Post-training: Consuming carbohydrates (0.8–1.2g/kg body weight) alongside protein in the 30–60 minutes after training accelerates glycogen resynthesis, supports insulin-mediated amino acid uptake, and reduces muscle protein breakdown.

Why Low-Carb Diets May Hinder Performance for Active Individuals

Ketogenic and very low-carb diets have demonstrated metabolic benefits for sedentary individuals and may be appropriate in certain clinical contexts. For active individuals engaged in moderate-to-high intensity training, the evidence for performance is less favourable.

The fundamental issue is fuel availability. At exercise intensities above 65–70% of VO2 max — which includes most recreational sport, resistance training, and interval work — the body's capacity to oxidise fat at a sufficient rate lags behind the energy demands of performance.

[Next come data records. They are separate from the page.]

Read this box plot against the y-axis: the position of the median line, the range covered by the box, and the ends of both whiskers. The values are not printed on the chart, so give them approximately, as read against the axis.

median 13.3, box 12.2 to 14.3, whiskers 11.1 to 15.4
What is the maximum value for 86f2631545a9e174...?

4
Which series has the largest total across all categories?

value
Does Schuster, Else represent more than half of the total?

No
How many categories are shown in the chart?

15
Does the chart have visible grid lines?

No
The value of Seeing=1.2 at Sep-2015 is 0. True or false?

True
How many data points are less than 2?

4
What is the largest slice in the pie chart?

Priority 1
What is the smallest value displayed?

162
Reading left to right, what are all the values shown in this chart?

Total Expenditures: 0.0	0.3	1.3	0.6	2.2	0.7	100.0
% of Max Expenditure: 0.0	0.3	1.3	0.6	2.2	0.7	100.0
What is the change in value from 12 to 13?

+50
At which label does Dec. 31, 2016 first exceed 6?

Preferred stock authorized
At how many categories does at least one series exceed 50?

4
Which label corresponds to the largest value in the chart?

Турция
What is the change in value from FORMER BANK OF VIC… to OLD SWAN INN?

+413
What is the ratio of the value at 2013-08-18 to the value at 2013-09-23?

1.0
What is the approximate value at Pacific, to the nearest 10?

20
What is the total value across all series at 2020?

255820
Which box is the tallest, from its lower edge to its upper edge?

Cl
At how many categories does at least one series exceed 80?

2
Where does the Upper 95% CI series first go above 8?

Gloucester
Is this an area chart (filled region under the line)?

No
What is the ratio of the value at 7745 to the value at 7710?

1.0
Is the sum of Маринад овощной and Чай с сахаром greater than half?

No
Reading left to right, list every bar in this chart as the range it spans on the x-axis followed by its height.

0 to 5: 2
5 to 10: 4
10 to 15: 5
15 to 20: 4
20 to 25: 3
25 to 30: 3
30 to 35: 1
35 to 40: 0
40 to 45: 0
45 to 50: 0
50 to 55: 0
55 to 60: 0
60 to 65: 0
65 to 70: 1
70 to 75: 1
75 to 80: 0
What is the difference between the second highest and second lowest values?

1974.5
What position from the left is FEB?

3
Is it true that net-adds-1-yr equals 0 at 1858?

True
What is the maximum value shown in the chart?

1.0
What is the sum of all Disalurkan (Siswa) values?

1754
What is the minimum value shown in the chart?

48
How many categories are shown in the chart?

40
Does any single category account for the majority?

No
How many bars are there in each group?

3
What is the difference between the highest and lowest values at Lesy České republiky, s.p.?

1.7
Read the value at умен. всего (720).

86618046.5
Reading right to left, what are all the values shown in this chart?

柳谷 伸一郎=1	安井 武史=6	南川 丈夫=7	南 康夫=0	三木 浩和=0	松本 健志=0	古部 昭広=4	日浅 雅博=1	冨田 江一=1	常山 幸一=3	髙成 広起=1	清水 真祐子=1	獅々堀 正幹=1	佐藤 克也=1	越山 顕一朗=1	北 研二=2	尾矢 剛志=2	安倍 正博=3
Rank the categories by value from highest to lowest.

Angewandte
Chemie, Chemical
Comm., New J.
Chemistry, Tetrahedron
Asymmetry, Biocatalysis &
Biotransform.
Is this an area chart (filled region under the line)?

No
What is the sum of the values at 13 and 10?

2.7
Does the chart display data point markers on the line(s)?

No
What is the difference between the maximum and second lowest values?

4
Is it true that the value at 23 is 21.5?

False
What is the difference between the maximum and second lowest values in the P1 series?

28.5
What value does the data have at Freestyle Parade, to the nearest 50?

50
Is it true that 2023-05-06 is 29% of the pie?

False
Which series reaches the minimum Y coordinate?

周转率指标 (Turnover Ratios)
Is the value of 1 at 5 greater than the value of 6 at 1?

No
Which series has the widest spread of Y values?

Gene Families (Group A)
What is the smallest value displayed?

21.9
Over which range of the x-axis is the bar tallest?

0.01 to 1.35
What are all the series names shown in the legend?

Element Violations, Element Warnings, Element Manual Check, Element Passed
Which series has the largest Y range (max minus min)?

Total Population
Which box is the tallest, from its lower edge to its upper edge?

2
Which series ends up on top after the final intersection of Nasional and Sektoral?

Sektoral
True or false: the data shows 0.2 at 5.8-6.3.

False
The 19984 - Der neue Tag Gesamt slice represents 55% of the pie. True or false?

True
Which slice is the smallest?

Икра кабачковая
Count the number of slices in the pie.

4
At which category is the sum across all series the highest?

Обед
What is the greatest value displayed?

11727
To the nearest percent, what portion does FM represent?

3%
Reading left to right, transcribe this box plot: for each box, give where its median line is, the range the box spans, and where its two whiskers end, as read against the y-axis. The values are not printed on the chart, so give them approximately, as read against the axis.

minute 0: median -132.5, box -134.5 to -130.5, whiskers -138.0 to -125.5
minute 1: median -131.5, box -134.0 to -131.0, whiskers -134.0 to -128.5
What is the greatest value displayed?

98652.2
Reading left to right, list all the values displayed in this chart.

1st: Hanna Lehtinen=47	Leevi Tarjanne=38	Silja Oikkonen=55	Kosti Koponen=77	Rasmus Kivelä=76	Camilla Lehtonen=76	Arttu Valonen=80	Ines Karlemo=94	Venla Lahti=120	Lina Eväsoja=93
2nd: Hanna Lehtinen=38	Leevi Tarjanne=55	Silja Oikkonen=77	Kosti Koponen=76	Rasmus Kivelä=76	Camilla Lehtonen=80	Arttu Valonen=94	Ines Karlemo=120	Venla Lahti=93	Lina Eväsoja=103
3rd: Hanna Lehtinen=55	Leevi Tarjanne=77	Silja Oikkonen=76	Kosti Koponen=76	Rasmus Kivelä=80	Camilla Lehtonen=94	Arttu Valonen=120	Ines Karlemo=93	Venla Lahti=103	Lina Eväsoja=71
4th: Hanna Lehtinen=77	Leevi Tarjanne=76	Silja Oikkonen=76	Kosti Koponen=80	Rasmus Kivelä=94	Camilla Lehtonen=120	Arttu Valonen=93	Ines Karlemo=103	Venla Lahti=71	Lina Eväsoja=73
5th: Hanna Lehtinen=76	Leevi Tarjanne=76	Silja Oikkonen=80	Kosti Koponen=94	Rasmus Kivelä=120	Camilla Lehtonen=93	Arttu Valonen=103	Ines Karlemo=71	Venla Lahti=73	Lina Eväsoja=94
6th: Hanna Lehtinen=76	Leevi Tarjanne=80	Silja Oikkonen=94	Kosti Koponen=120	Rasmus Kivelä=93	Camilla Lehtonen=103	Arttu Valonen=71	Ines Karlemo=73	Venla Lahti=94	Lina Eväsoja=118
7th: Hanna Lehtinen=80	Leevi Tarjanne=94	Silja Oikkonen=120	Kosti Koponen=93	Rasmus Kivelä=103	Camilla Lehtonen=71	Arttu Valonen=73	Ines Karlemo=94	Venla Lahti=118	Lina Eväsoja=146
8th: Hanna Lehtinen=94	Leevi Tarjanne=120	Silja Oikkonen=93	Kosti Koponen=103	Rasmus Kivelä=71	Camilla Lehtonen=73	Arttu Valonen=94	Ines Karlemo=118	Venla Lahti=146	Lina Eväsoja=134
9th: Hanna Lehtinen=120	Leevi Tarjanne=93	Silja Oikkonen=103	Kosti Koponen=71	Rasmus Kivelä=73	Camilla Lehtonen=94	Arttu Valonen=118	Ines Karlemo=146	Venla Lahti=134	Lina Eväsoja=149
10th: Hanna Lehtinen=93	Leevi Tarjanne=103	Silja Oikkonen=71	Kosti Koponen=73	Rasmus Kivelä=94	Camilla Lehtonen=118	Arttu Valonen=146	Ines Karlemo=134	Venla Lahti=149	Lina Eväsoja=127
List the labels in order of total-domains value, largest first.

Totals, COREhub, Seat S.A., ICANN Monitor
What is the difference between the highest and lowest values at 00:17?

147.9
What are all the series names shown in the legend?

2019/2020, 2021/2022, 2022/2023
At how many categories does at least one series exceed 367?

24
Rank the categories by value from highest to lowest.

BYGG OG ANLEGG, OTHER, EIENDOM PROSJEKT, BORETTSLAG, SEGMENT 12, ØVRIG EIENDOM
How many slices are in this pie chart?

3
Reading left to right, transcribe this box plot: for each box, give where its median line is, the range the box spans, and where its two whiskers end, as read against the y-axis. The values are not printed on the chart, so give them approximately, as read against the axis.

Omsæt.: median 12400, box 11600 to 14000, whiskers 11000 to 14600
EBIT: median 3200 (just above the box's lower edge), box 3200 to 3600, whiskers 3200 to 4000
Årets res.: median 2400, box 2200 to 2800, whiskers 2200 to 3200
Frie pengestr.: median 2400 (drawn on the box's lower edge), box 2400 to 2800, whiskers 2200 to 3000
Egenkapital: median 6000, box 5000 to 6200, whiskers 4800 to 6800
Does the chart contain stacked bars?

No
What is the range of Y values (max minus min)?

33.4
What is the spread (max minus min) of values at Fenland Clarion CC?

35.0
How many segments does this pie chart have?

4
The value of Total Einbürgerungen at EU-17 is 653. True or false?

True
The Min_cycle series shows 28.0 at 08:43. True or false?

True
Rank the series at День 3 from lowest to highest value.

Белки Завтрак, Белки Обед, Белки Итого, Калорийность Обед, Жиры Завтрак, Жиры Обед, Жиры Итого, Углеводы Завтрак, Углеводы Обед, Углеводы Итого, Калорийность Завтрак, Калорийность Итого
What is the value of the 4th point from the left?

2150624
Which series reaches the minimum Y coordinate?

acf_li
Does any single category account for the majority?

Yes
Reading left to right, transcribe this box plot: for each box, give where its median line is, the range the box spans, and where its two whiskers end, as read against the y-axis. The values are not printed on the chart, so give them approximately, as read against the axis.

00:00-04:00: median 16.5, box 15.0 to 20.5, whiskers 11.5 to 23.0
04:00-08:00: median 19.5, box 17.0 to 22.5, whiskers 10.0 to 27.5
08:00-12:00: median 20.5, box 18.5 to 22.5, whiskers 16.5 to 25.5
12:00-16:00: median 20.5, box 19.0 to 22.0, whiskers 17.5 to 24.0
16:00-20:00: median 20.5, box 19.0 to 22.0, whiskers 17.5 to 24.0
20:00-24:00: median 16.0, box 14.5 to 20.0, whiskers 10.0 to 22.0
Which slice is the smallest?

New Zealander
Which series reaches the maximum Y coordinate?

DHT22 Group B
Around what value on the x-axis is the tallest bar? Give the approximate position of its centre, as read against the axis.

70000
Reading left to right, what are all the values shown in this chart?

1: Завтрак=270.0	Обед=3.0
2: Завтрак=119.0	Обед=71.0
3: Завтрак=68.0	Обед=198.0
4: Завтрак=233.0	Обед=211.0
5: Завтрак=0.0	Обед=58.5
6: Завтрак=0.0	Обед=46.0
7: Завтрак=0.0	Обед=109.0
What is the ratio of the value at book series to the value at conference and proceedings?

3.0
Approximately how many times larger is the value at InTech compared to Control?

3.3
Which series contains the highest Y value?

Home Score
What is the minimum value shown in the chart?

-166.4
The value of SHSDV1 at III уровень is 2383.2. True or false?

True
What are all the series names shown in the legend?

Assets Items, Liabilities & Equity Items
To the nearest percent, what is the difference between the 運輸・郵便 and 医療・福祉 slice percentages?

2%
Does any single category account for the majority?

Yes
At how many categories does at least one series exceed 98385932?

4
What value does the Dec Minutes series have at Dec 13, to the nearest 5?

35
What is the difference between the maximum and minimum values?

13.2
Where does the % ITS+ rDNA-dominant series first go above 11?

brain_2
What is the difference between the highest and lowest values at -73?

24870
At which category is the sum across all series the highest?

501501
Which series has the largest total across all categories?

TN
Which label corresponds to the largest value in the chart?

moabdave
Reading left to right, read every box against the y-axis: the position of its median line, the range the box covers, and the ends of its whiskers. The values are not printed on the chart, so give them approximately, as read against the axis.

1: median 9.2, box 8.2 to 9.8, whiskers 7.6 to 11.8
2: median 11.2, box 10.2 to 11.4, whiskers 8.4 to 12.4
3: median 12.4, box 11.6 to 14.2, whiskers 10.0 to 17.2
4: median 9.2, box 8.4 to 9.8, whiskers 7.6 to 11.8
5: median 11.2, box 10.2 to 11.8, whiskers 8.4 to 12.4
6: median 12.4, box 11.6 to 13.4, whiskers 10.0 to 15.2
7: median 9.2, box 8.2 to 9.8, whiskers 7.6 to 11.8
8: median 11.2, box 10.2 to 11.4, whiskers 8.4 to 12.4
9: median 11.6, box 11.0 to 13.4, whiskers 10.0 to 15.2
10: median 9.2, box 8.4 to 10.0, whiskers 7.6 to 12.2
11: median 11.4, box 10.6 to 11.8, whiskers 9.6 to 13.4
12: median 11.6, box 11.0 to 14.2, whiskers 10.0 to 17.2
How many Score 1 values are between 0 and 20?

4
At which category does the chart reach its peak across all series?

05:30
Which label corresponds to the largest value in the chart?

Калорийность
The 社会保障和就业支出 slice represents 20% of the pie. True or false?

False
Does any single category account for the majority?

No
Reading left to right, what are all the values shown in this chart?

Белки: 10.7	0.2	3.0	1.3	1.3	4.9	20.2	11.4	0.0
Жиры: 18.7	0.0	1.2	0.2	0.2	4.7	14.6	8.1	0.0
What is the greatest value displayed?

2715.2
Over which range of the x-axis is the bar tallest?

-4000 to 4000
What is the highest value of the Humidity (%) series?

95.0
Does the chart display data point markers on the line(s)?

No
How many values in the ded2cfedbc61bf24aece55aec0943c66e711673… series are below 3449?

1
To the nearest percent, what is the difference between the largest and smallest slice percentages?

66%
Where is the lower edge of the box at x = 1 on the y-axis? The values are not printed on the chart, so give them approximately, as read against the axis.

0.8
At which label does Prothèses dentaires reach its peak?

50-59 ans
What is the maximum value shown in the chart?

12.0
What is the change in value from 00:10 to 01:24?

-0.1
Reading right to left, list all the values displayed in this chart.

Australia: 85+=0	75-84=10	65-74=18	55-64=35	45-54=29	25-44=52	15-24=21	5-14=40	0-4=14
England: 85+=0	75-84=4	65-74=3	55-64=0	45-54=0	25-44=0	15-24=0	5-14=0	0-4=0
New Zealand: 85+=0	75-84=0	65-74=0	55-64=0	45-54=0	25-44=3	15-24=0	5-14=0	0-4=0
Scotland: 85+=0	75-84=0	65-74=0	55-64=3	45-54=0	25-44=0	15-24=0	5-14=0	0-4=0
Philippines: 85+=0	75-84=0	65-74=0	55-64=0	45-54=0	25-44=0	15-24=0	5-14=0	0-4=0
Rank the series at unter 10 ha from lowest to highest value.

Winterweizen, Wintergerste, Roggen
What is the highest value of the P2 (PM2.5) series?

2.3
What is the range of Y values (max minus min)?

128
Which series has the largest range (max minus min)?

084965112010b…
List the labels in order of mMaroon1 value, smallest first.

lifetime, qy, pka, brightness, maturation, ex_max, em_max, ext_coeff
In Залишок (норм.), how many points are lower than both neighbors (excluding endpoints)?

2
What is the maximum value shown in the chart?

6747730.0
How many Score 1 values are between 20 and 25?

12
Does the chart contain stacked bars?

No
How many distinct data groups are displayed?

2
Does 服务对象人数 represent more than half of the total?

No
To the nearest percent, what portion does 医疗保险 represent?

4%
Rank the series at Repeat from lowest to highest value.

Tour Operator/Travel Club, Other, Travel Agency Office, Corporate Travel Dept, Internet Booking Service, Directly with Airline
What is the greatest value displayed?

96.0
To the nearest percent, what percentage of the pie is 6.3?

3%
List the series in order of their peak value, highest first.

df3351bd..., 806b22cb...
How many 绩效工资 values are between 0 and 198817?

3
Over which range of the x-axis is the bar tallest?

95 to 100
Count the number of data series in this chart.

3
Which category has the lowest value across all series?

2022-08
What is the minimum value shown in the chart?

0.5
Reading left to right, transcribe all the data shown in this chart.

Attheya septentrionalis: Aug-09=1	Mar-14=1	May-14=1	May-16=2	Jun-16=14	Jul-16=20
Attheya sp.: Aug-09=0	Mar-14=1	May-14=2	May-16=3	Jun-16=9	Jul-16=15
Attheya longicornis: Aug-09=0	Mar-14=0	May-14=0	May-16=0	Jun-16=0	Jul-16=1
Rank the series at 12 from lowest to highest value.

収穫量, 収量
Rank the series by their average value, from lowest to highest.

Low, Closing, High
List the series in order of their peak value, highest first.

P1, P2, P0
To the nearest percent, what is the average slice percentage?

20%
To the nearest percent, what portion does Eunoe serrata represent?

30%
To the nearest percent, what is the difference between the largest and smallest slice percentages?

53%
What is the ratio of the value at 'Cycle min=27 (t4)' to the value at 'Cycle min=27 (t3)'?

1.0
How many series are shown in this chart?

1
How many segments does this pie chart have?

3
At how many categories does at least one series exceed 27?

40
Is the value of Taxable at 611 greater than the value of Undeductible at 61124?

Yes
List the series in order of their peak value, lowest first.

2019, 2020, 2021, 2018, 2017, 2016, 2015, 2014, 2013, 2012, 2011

Glycogen is required.

Studies on trained athletes transitioning to ketogenic diets consistently show:

  • Reductions in high-intensity power output
  • Elevated RPE (perceived exertion) at equivalent workloads
  • Impaired sprint performance
  • Reduced ability to complete high-volume training blocks

Some adaptations to fat oxidation do occur after 3–4 weeks of low-carb adaptation, and endurance performance at lower intensities may be maintained. But for anyone whose training involves significant periods above Zone 2 intensity, carbohydrate restriction is likely to impair training quality and adaptation.

The conclusion is not that everyone needs to eat large quantities of carbohydrates. It is that carbohydrate intake should be matched to training demands. A sedentary individual has modest carbohydrate needs. An athlete training 8–12 hours per week has very high ones. Demonising an entire macronutrient ignores this reality.

Carbohydrates are not your enemy. They are the fuel your body evolved to run on at the intensities that make fitness actually improve.